In 1978 an eyewitness reported seeing
the grave of Julia apparently glowing!
Mount Carmel
contains many other fascinating graves, including those of Al
Capone and Deanie O'Banion.
St. James
The Church at
St. James Sag is the second oldest Catholic Church in Northern Illinois and
dates back to 1833. It was originally a mission and was the site of a French
signal post in the late 1600s. Father Jacques Marquette might have offered Mass
on the bluff in 1673 and/or in 1675. Three buildings make up the parish
structure. The first is the unique and beautiful church; the second, the rectory
built with the same pale yellow Lemont stone in 1942; and the third, Saginaw
Hall built in 1912 and later remodeled in 1970. The large main gates, fabricated
in 1905 for Western Electric in Cicero, were installed at the entryway in 1980.
This location is commonly known as "Monk's Castle" because it was said
that if you were caught trespassing out there at night, the monks would catch
you and make you kneel down on ball bearings all night in prayer.
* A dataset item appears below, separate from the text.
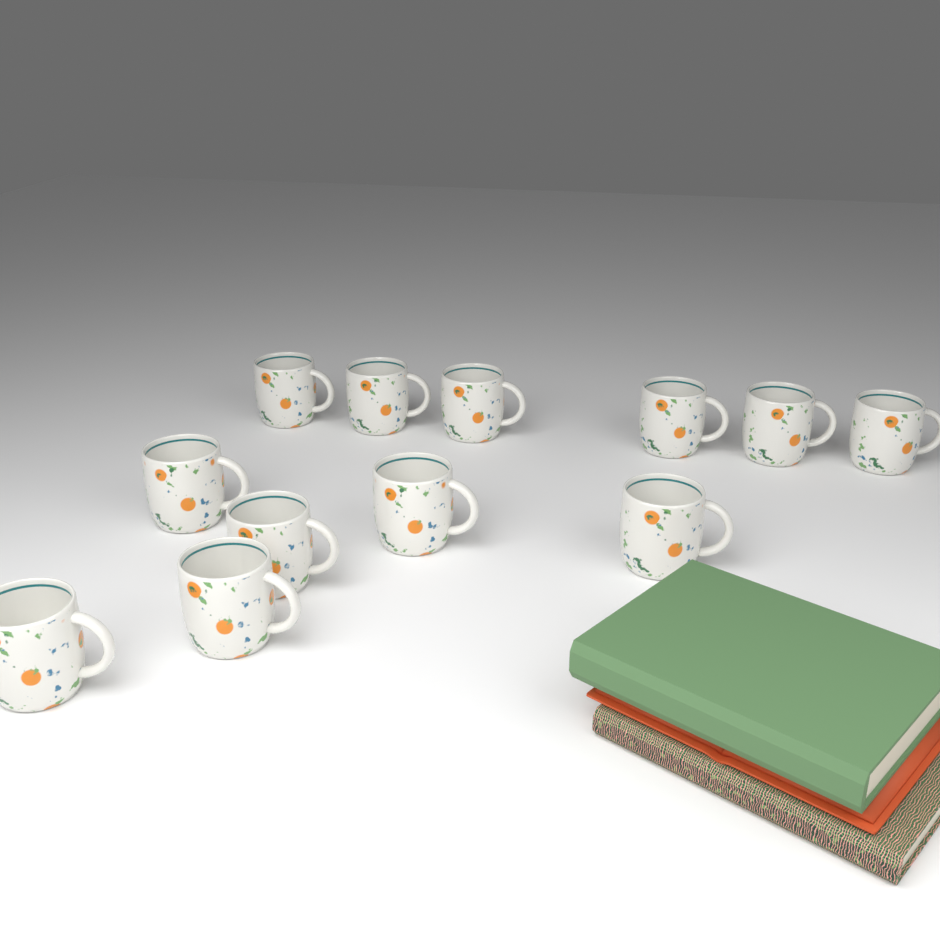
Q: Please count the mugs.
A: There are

There never
were any monks stationed here and it's simply a folk legend.
A very
interesting report comes from a Cook County policeman and a two-page report
submitted by him. The encounter occurred on the Friday before Thanksgiving in
1977. The officer was on patrol about 2:30 in the morning and as he drove past
the cemetery he saw, through the gates, eight or nine figures dressed in
monk-like outfits. Knowing that there should be no one in there at that hour, he
called out to them to come out and be arrested for trespass. The monks just
continued to walk to the top of the hill. He then grabbed the shotgun from his
car and began to pursue these individuals. The monks had no difficulty with the
terrain, however the police officer was stumbling and tripping over tombstones
and unleveled terrain. He got to the top of the hill within seconds of the
individuals however they were no where to be found. He then ran down the hill
towards 107th Street but found nothing. Even an intensive search later turned up
no clues as to the identities or whereabouts of the monk-like figures. He now
believes that what he encountered were not humans at all but some kind of
ghostly phantom manifestations.
The area has been known to been haunted
well back to the pioneer history of the area. The area was settled by the Irish
back in the 1830s. They formed what was called the Sag Community. A former
pastor Father Ploszynski, who died in the rectory on May 10, 1970, confided to
friends on his deathbed that he could often look out his rectory window at night
and see the ground rising and falling as if the earth itself were breathing!
The first
reported ghost story dates back to September 30, 1897 and was reported in the
Chicago Tribune. Two musicians Professor William Looney and John Kelly decided
after finishing their performance about 1 in the morning to stay in a small
building overnight. About an hour later, Looney was awakened by the sound of
hoofs on the gravel road. He looked out the window and saw a carriage. It came
up the road that is now Archer Avenue and up to the gravel entranceway, stop and
turn around. He saw what appeared to be a girl in a white robe just appear out
of nowhere. She got into the coach with the driver, they turned around again and
just as they passed the archway, the coach, driver and everything just vanished!
This was during Rev. Bollman's reign.
Recent
reports include a phantom black stallion which many people have seen roaming the
graveyard at night and the face of the devil in appearing in rectory windows.